RAID is not a backup. It's a live duplicate. If something (virus/hacker) attacks the server then BOTH drives on the RAID will get damaged. If the RAID controller screws up then BOTH drives on the RAID will get screwed as well. Doubt me? Go to webhostingtalk.com and look at the little web hosts who cannot recover from a failure due to BOTH RAID drives getting hit with whatever killed the server, but they didn't have a true backup.
Get the customer a much bigger hard drive and a backup program that works for their environment. DO NOT just make one backup, you need to do several, even if they just go on the same backup drive. DO NOT just backup, do selective restores and if possible a complete restore to a bare drive if you do not already know the software. Nothing worse than having to figure out a backup programs restore process on the day of a drive failure (happens thousands of times every day around the world).
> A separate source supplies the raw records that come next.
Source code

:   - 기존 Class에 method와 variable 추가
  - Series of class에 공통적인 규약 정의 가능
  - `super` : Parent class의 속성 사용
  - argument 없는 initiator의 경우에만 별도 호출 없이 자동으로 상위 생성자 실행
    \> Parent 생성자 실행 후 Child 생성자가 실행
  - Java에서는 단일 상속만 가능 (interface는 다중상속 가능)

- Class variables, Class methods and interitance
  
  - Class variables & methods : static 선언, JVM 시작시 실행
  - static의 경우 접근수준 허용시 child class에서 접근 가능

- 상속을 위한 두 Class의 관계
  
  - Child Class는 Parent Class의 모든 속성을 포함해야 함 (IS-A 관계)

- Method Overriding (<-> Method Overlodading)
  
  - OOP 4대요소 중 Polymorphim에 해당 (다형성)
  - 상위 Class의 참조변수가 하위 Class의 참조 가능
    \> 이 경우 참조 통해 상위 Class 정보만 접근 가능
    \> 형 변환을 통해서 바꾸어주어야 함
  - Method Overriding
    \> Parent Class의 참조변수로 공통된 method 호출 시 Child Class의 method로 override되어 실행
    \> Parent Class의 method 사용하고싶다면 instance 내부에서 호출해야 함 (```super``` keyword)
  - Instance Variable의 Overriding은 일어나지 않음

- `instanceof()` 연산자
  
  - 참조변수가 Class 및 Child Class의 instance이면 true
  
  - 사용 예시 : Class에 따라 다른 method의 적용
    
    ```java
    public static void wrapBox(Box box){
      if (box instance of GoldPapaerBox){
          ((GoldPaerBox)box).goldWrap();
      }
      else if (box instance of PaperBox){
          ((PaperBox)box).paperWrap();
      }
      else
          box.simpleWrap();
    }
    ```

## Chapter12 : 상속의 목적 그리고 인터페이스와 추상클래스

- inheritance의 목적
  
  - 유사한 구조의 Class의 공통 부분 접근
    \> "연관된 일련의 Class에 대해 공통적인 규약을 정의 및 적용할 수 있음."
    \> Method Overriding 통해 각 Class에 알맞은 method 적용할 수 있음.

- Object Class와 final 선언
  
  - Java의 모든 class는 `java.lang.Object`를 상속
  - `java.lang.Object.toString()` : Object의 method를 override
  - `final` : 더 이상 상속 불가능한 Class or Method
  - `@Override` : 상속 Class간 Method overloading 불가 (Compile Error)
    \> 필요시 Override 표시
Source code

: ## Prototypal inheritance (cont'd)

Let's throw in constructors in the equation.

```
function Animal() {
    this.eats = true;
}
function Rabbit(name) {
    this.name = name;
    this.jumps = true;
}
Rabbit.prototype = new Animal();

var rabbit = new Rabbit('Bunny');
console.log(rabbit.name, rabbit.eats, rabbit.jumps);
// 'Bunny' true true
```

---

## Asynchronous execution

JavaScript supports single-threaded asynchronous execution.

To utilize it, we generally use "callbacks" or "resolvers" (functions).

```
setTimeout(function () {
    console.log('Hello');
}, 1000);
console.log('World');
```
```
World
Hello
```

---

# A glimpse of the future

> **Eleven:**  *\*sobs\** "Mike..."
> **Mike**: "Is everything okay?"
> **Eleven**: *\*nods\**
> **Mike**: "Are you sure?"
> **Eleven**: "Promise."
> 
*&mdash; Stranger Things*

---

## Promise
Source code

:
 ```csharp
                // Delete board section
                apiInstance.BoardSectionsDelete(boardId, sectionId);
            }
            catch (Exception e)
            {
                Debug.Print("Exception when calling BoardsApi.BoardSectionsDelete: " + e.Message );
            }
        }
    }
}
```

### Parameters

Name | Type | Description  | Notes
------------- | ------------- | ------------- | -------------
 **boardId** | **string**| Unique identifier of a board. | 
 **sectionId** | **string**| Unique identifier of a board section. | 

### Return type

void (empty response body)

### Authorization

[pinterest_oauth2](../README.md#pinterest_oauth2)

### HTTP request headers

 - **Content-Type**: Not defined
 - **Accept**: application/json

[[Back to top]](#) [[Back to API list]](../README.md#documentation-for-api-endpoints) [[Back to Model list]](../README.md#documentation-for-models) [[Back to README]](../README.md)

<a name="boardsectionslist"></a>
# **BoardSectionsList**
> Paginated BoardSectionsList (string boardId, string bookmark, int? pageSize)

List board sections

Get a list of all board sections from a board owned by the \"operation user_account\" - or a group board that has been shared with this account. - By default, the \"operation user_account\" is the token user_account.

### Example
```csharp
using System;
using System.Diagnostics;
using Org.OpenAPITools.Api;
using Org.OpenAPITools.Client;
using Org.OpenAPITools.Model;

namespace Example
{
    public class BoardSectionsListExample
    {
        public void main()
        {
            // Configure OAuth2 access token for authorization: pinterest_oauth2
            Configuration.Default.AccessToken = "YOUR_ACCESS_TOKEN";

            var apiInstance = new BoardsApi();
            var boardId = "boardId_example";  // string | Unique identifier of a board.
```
I've seen countless RAID configs fail and nobody on-site ever knows how to recover. Worse if it's the controller that fails you are f-cked in recovery. Also, just making one backup that gets overwritten daily or weekly will most certainly fail when the client needs them the most. Likewise if a customer calls you and says "We need a folder restored from last week" and your backups are daily only then you are screwed.
Backups are the most important thing in a computer and very few people realize this until they are looking at a dead machine with the life of their company hanging on what should be a simple restore.